(Stored data entries)
•••
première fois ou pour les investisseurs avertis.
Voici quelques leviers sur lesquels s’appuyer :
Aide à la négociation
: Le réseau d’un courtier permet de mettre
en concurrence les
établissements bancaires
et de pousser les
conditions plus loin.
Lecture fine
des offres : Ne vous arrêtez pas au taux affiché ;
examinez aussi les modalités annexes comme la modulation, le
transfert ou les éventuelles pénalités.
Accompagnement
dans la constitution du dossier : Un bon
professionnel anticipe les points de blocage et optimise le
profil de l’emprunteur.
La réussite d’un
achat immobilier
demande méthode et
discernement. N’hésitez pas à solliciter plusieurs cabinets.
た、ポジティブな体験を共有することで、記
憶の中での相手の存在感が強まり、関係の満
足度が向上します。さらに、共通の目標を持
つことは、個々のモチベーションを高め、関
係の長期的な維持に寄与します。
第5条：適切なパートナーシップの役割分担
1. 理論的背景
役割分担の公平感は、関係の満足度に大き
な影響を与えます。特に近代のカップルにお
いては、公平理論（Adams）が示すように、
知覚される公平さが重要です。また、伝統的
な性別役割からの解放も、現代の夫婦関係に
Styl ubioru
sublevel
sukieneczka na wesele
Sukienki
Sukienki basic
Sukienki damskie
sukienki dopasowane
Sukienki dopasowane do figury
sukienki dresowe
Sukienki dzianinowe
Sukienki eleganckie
•••
_WHAT TO DO_. Can you put every line from the start of the rows down through the line containing "Lecture fine", both ends included, into a JSON list of strings, one string per line, with blank lines left out?

_EXERCISE ANSWER_.
[
  "première fois ou pour les investisseurs avertis.",
  "Voici quelques leviers sur lesquels s’appuyer :",
  "Aide à la négociation",
  ": Le réseau d’un courtier permet de mettre",
  "en concurrence les",
  "établissements bancaires",
  "et de pousser les",
  "conditions plus loin.",
  "Lecture fine"
]